And Rambler Amber is a beer for everyone. Its hop profile boasts enough unique characteristics to satisfy those seeking the hop-forward flavors from IPAs; while the malt base provides a nice sweetness to balance it out, with notes of peach seeping throughout. Overall, Rambler is a malty, sweet, slightly tangy amber that is approachable yet flavorful. It clocks in at 5.2 % ABV and 28 IBU.
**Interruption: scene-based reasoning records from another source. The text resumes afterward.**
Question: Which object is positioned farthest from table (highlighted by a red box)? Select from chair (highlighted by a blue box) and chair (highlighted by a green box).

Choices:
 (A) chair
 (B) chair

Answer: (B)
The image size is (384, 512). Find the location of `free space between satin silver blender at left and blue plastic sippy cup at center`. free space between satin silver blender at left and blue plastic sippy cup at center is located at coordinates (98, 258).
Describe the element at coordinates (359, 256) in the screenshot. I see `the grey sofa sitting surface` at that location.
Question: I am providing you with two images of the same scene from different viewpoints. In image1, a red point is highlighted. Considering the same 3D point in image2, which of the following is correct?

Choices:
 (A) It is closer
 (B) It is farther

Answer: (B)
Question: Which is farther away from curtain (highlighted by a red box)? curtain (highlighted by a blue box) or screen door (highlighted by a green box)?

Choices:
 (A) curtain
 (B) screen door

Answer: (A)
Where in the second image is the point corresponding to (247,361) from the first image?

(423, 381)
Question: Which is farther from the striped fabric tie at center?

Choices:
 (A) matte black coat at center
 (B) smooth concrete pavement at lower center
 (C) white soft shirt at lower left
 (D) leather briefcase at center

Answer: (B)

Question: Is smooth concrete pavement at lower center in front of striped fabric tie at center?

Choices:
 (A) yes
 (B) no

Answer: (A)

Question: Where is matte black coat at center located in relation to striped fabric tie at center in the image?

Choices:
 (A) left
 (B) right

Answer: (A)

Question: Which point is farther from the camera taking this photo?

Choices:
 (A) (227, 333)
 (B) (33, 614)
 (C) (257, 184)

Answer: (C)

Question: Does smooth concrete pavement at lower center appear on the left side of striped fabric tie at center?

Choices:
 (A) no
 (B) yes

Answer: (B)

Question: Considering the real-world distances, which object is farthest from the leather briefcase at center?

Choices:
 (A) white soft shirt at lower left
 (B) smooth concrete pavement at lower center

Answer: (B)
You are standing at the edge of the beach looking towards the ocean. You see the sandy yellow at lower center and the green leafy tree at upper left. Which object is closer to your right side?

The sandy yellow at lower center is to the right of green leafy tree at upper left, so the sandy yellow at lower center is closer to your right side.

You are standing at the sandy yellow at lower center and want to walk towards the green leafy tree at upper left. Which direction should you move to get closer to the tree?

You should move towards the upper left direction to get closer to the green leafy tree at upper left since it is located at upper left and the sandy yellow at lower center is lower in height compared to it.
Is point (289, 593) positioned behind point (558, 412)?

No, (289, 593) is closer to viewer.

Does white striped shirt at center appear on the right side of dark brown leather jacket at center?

With plenty of malt-forward beers available in the Colorado market, including but not limited to powerhouse names like New Belgium Fat Tire and Odell 90 Shilling, Law says the way New Terrain’s Amber sticks out is the “American hop profile,” which includes Sterling and Centennial hops. They also brew the beer with plenty of caramel and pale ale malts.
“The main difference is it’s fruity on the nose, which keeps it different from traditional styles,” Law said.
Rambler, named partly because “Rambler Amber rolls off the tongue” and partly because seven of New Terrain’s current 15 beers on tap are a not-so-subtle nod to wanderers (Dictionary.com considers “rambles” a synonym of “wanders”), is available throughout New Terrain’s distribution territory. Law says it includes roughly 50 restaurant and bars throughout the Denver area alone. New Terrain hopes to brew upwards of 2,500 barrels this year; up from a thousand it hit in its first year in production.
The brewery’s first can release, a raspberry yogurt sour layered with lemon peel, raspberry puree, vanilla and lactose sugar, on Saturday, March 16, will launch what Law said is hopefully the beginning of New Terrain’s wider distribution of beers in cans. Rambler could be next.
And though it’ll still be the delicious, decadent amber that is in cans, there’s arguably no better experience than enjoying a Rambler in the zany pint glass that the beertenders at the incomparable New Terrain campus serve it in.
“A beautiful beer deserves a beautiful glass,” Law said. “We want to show it off.”